(DATASET RECORDS Opens)

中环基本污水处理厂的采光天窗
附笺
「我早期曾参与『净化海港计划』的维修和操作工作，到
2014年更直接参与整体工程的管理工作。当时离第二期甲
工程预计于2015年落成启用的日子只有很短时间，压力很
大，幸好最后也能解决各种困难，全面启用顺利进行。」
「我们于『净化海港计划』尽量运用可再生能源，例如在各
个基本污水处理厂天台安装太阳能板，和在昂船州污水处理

(DATASET RECORDS Closes)
(DATASET RECORDS Opens)

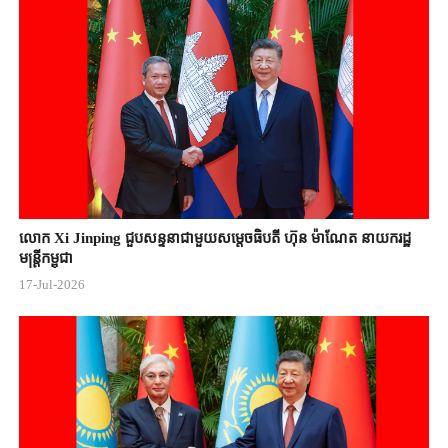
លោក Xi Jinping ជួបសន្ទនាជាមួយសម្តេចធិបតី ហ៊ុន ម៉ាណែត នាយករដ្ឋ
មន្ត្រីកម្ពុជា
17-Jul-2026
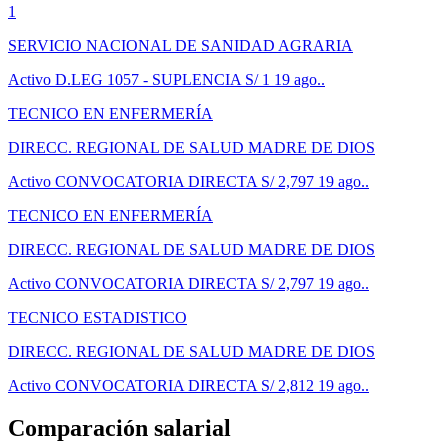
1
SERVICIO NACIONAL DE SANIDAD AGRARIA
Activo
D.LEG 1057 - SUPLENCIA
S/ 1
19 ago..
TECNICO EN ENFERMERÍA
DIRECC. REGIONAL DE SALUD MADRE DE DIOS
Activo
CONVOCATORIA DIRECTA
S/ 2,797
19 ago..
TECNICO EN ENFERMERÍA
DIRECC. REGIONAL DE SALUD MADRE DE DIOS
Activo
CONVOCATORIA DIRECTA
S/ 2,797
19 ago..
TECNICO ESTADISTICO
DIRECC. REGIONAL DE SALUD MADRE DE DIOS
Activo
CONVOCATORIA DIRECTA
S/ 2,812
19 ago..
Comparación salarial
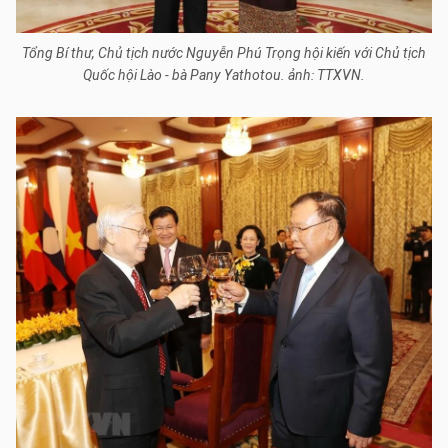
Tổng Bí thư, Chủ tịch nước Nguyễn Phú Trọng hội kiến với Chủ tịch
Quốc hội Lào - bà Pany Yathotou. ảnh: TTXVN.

(DATASET RECORDS Closes)

> EXERCISE PROMPT
The result should be every line of the material that contains the word "净化海港计划", so copy those lines.

> ANSWER TO THIS PROBLEM
「我早期曾参与『净化海港计划』的维修和操作工作，到
「我们于『净化海港计划』尽量运用可再生能源，例如在各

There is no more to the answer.